<<<<
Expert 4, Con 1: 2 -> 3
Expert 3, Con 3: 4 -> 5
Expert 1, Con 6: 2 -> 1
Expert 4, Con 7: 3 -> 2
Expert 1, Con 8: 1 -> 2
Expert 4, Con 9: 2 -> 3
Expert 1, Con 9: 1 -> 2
>>>>
The response should consist of all the entries, transcribed exactly.

Expert 4, Con 1: 2 -> 3
Expert 3, Con 3: 4 -> 5
Expert 1, Con 6: 2 -> 1
Expert 4, Con 7: 3 -> 2
Expert 1, Con 8: 1 -> 2
Expert 4, Con 9: 2 -> 3
Expert 1, Con 9: 1 -> 2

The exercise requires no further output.